# YOUR TASK
Check every line of the material for the word "changes". Copy those that have it.

# EXTRACTED MATERIAL

------------------------------------

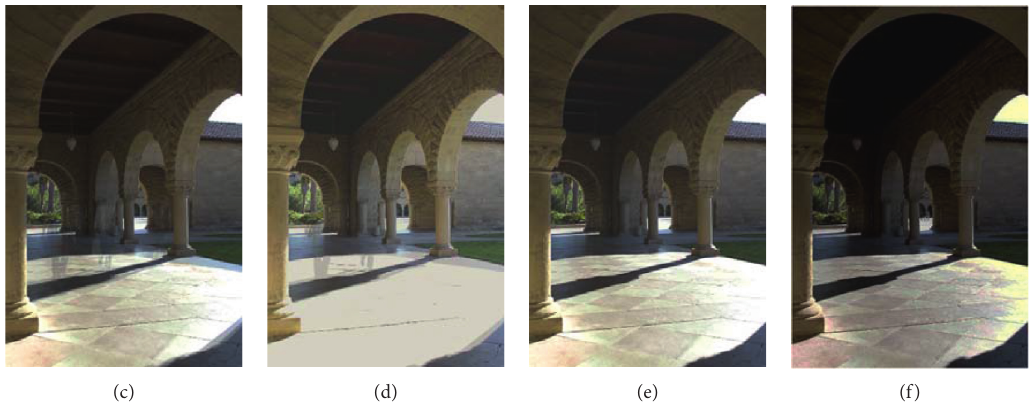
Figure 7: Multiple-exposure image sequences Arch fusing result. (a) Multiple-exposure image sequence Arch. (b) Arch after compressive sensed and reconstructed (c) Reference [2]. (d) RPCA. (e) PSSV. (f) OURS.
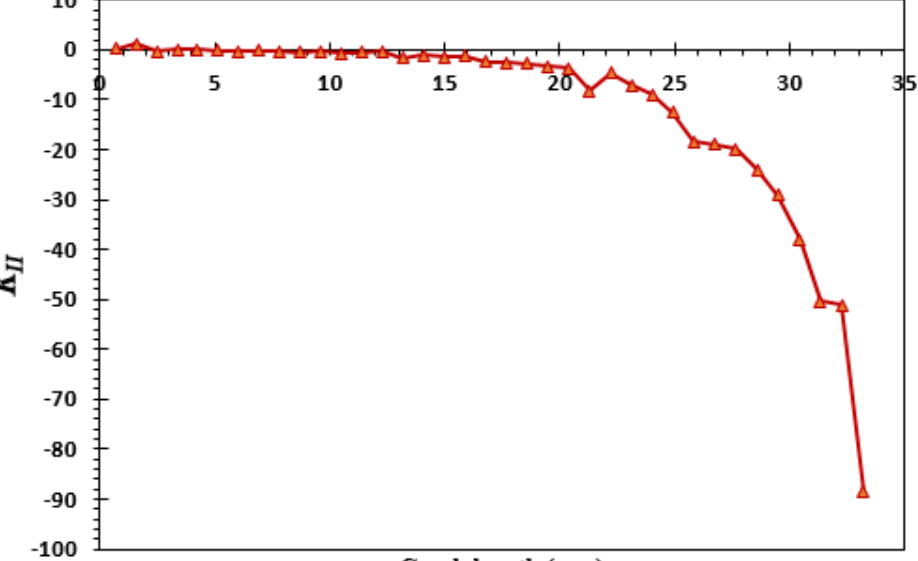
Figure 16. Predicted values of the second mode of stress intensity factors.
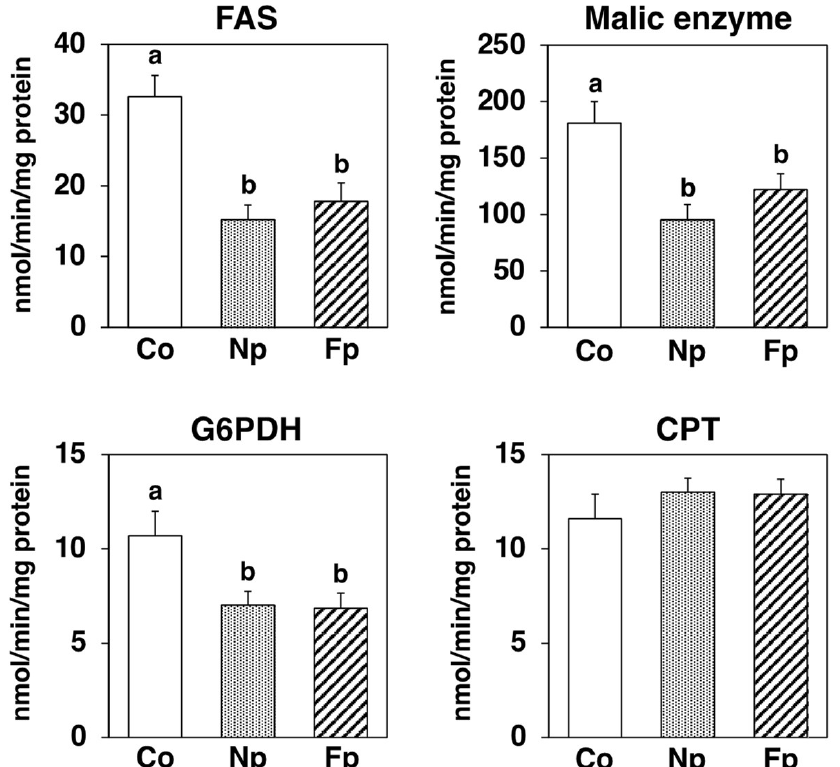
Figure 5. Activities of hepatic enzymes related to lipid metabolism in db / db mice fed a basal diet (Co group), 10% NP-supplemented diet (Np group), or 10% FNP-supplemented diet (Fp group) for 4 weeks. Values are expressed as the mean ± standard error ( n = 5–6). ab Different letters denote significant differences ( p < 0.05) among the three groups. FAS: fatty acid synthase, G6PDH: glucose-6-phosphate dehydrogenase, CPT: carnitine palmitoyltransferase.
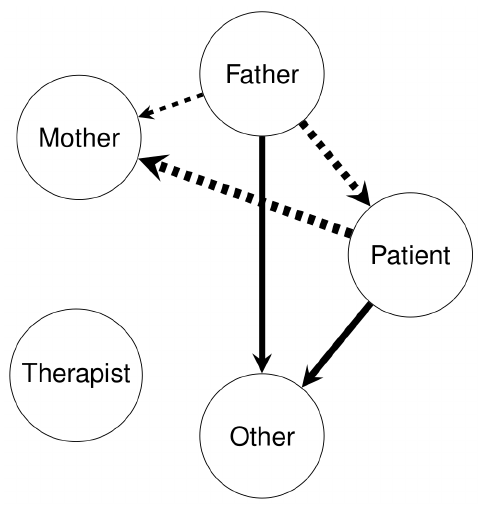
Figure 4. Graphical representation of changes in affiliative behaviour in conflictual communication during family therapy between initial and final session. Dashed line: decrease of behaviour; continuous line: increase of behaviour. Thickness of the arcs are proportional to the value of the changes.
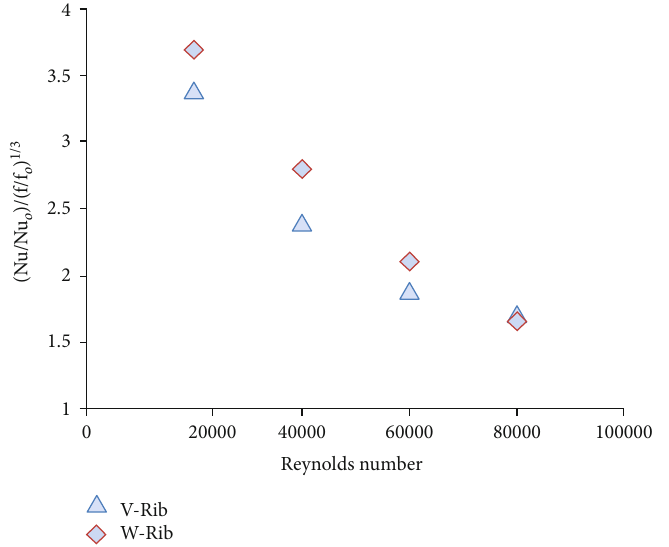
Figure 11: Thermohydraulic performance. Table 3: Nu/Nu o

------------------------------------

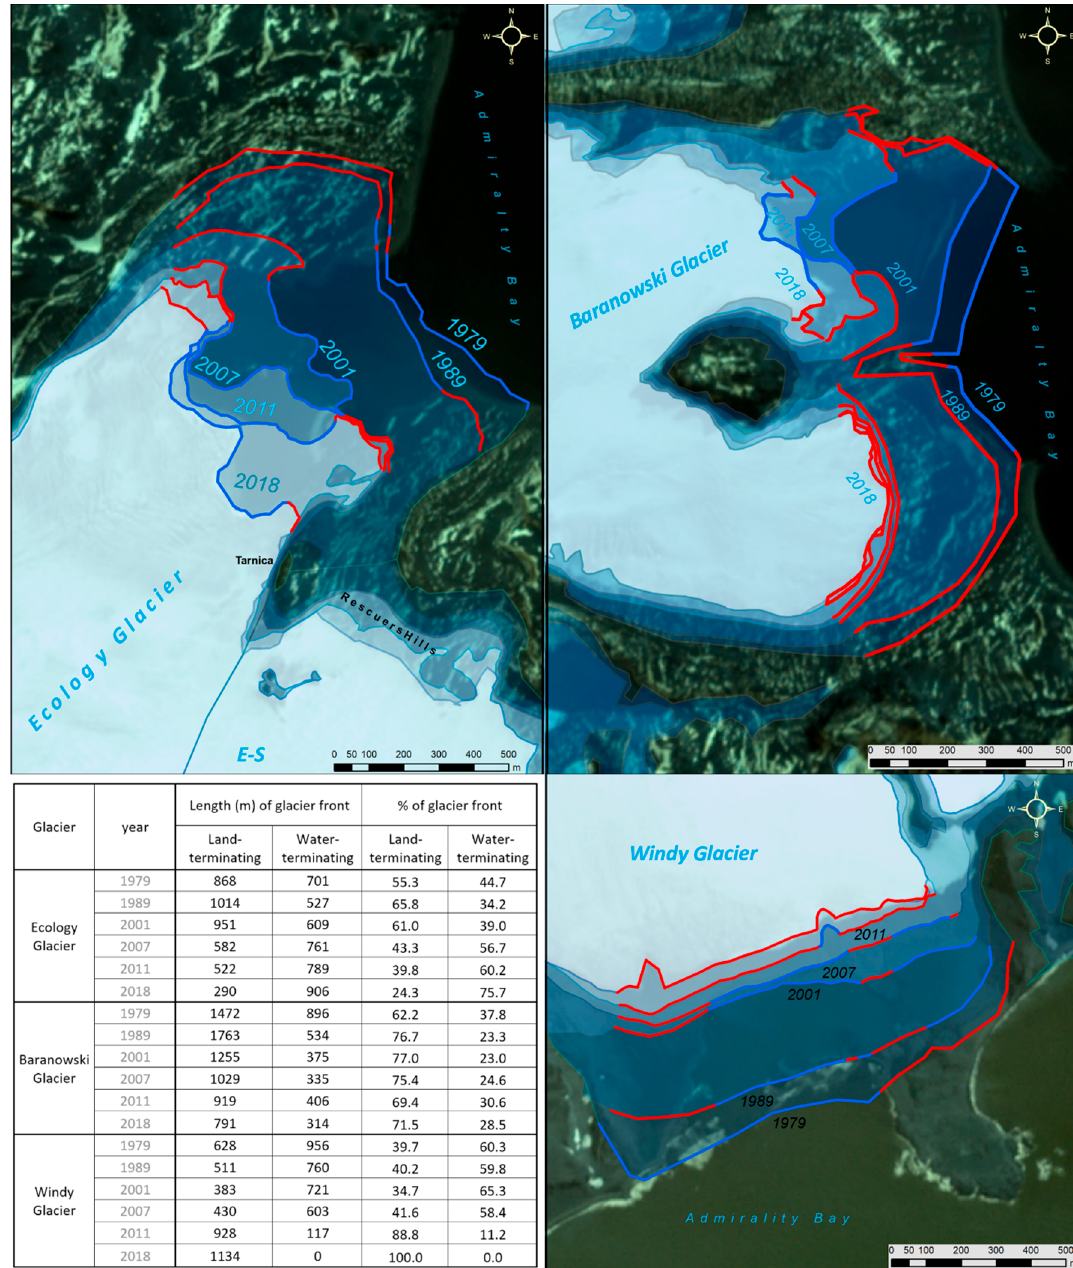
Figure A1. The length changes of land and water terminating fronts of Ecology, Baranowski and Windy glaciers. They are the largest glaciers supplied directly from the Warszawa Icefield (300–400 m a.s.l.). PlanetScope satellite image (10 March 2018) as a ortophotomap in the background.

------------------------------------

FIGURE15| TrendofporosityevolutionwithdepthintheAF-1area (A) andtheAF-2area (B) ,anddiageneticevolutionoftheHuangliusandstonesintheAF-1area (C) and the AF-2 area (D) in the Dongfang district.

------------------------------------

# YOUR RESPONSE
Figure 4. Graphical representation of changes in affiliative behaviour in conflictual communication during family therapy between initial and final session. Dashed line: decrease of behaviour; continuous line: increase of behaviour. Thickness of the arcs are proportional to the value of the changes.
Figure A1. The length changes of land and water terminating fronts of Ecology, Baranowski and Windy glaciers. They are the largest glaciers supplied directly from the Warszawa Icefield (300–400 m a.s.l.). PlanetScope satellite image (10 March 2018) as a ortophotomap in the background.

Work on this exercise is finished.